Panufnik's professional life has often found her up against two perennial issues: first, the fact that her father was Sir Andrzej Panufnik (1914-1991), the great Polish composer who fled to Britain at the height of the Communist era; and secondly, the question of why women composers are still relatively few and far between. Today, though, it's interesting that both matters seem to be receding in importance at last.
Real equality for women in music is still a long way off, of course, especially for composers and conductors — and Panufnik has never yet had a commission from the Proms, something that's decidedly overdue. But the runaway popularity of the Westminster Mass, which was her "breakthrough" work, written for Westminster Cathedral in 1997, more than proved she could hold her own. She has scarcely had a spare moment since.
Nor does her father cast such a long shadow, though it would be easy for any composer to be inhibited by such a heritage. "I don't think he ever had a direct influence over me musically," Panufnik says. "The only thing I've taken from him is his love of simultaneous major-minor harmonies, and I use that much more excessively than he did. He was very economical with his harmonies. When I was writing Westminster Mass in the Malvern Hills, I was figuring out a chord progression for the Kyrie and suddenly it was as if I heard my father's voice speaking to me very clearly, saying: ‘Roxanna, clean up your harmonies!'" He was primarily a symphonic composer and wrote little for the voice, she adds — "a pity, because the stuff he did write is gorgeous. But because I love words and the voice so much, that's a big feature of what I do."
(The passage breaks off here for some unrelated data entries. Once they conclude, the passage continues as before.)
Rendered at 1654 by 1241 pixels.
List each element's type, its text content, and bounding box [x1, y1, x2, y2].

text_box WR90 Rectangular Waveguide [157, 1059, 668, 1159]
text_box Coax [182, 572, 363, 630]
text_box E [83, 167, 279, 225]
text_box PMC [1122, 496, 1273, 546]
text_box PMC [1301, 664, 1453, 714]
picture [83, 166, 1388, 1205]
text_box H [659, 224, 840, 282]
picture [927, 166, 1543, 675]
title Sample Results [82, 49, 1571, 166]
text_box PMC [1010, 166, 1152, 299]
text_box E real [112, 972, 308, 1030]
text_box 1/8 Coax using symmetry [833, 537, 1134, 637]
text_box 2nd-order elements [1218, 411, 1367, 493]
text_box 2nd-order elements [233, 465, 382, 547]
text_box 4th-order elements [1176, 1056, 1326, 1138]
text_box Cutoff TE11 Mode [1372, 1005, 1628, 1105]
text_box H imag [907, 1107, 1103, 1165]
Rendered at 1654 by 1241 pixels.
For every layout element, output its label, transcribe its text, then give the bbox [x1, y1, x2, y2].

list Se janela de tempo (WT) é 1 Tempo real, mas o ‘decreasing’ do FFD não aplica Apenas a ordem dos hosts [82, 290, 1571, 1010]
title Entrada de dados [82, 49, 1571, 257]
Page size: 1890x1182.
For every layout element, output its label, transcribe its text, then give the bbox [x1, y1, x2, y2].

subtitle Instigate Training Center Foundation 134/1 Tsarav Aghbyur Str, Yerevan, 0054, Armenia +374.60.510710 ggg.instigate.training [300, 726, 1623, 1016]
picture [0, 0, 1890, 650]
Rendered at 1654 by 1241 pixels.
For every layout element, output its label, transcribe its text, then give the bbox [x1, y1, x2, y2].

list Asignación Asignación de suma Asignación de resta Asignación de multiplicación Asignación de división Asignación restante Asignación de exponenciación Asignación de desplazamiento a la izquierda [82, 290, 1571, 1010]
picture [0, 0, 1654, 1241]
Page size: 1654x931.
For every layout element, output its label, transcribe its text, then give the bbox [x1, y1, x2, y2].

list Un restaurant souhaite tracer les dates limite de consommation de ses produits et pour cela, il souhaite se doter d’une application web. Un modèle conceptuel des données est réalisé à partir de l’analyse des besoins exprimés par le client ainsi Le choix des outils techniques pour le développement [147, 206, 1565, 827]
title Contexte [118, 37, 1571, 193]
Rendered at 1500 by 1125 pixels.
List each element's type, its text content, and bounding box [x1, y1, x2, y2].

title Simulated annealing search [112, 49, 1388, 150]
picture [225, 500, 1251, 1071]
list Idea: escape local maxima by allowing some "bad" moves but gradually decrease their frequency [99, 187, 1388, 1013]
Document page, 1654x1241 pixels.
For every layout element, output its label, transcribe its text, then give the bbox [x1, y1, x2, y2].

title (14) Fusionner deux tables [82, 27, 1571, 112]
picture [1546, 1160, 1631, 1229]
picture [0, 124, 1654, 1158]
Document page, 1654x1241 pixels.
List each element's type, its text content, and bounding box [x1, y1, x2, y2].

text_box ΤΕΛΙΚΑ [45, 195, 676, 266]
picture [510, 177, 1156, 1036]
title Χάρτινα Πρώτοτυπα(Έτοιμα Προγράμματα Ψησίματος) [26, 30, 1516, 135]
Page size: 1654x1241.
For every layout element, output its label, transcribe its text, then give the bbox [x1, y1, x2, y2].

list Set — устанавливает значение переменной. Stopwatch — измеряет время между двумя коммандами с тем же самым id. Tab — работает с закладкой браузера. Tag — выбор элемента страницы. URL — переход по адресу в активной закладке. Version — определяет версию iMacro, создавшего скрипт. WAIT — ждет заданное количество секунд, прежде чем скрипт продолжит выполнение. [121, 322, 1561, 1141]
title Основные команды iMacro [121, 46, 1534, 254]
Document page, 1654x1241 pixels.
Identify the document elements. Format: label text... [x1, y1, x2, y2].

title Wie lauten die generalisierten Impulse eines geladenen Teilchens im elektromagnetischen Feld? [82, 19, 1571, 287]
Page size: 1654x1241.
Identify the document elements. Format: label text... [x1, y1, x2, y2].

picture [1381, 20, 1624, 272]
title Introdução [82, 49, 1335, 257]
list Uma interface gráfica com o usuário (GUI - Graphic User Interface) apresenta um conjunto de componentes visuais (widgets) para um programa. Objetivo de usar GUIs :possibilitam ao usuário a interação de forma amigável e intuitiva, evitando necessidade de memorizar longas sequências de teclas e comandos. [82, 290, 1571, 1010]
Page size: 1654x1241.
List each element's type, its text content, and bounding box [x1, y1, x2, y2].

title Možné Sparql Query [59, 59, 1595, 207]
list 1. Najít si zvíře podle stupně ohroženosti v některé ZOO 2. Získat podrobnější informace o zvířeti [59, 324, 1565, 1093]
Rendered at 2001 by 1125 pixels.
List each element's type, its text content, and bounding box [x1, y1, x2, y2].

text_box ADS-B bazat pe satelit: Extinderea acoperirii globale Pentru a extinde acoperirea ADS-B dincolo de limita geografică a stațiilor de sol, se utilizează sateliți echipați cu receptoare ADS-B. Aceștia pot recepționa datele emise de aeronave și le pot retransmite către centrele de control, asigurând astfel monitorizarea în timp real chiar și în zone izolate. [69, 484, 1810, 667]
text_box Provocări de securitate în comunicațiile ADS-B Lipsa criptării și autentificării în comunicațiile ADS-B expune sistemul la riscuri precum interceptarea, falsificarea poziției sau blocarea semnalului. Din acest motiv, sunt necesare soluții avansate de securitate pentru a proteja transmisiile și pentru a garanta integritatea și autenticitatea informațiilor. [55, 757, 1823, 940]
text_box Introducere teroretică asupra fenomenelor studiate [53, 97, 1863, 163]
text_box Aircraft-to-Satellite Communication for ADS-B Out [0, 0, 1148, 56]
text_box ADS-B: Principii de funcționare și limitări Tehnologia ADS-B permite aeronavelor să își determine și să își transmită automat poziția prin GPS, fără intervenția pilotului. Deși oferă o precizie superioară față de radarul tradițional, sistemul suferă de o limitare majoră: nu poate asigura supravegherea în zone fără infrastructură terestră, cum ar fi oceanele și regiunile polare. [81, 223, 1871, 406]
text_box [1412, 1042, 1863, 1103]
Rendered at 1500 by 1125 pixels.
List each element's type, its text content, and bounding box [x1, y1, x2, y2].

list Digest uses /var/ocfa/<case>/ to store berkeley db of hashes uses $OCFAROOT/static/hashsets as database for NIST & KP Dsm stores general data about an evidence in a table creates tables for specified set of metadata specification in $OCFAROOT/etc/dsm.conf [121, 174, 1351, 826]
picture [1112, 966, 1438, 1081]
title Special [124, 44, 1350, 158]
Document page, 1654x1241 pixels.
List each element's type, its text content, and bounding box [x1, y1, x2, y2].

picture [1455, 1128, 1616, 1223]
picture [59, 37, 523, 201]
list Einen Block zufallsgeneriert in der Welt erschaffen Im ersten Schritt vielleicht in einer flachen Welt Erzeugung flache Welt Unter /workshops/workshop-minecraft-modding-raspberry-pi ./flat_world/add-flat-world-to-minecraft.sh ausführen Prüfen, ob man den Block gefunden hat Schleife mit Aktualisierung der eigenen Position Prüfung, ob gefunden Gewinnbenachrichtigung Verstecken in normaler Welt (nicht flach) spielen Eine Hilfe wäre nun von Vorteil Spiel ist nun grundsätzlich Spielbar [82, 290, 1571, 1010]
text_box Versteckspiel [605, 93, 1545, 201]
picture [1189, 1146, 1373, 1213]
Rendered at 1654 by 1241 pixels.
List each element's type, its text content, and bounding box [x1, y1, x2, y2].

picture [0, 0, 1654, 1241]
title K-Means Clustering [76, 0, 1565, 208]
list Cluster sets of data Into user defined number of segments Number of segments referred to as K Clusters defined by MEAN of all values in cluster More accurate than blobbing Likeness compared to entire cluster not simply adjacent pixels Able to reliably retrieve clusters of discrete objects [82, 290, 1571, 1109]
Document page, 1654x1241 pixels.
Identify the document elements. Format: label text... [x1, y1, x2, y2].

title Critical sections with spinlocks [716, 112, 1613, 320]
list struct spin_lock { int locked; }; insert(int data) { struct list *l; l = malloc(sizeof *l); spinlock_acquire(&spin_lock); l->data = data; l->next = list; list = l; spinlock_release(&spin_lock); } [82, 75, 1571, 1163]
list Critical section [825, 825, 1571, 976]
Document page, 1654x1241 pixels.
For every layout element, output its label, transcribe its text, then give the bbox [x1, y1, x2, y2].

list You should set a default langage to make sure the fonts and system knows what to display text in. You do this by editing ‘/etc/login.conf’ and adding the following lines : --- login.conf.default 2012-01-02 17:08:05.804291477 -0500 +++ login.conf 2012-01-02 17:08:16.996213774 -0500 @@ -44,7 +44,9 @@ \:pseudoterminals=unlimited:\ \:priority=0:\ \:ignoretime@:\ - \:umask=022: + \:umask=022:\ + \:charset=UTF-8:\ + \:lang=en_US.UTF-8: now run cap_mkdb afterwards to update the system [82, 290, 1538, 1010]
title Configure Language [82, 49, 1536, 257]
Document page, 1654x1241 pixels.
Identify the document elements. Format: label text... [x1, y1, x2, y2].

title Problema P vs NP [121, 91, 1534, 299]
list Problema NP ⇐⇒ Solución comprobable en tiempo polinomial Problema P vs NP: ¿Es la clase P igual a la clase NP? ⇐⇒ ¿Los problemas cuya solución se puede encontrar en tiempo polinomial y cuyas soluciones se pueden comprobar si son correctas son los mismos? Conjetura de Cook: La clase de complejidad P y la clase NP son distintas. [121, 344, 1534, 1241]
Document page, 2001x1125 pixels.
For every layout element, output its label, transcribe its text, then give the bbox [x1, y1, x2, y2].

Narratives are often at the heart of her works. Try her delicious settings of Vikram Seth's fables in Beastly Tales; her Violin Concerto "Abraham", written for Daniel Hope, which incorporates elements of traditional music from the three major monotheistic faiths; or the witty evocations of different types of concertgoer in The Audience, a collaboration with the poet Wendy Cope, commissioned by the Endellion String Quartet for its 30th anniversary and currently touring around the UK.
"I love to have an external stimulus for a work," Panufnik says. "Before I start a piece, I need to go through a research period in which the piece slowly forms in the back of my mind — it can fire me up so much. For instance, I'm writing four violin concertos for Tasmin Little: four ‘seasons' each evoking a different part of the world." To date, these are "Indian Summer", "Tibetan Winter" and "Spring in Japan". "It's incredibly inspirational for me to research the appropriate music, then find a way of expressing it in my own harmonic language, within the context of a season and all that that might conjure up visually."